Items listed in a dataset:
=== Section Start ===

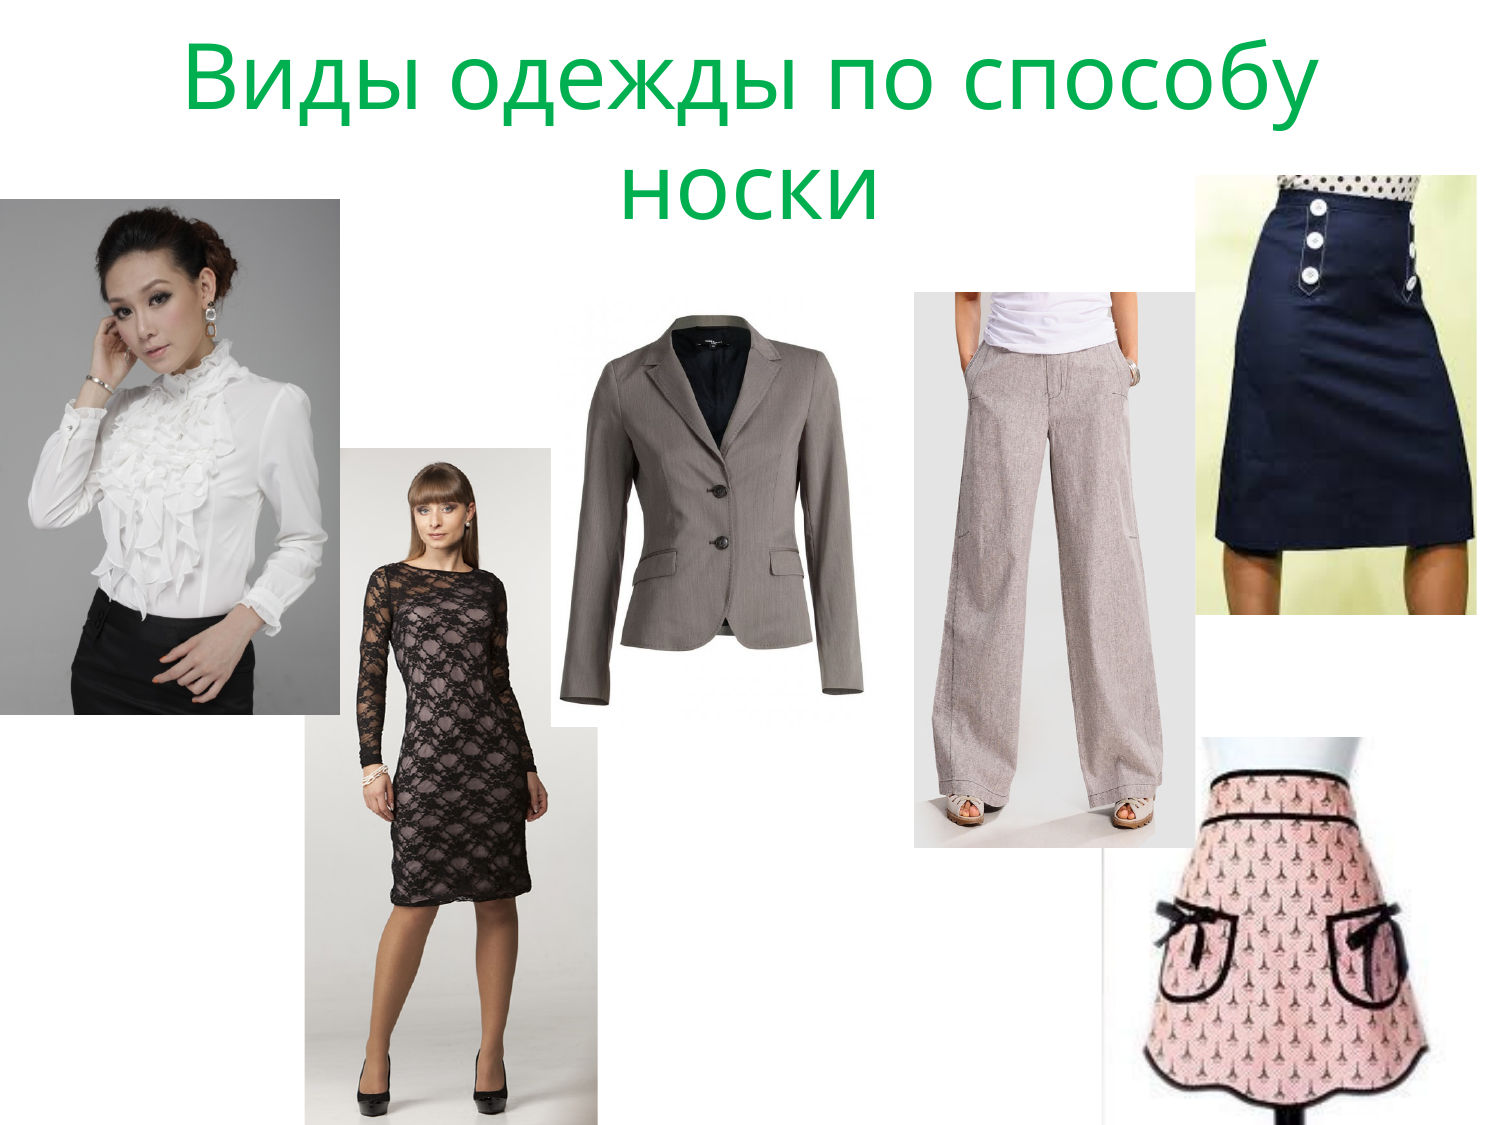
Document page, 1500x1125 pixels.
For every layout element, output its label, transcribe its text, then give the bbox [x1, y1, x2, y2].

picture [913, 175, 1477, 1125]
title Виды одежды по способу носки [75, 21, 1425, 235]
picture [0, 198, 874, 1125]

=== Section End ===

### [Exercise prompt]
What you return should consist solely of the lines from the one containing "For every layout" through the end of the entries above, reproduced exactly.

### [Reply]
For every layout element, output its label, transcribe its text, then give the bbox [x1, y1, x2, y2].

picture [913, 175, 1477, 1125]
title Виды одежды по способу носки [75, 21, 1425, 235]
picture [0, 198, 874, 1125]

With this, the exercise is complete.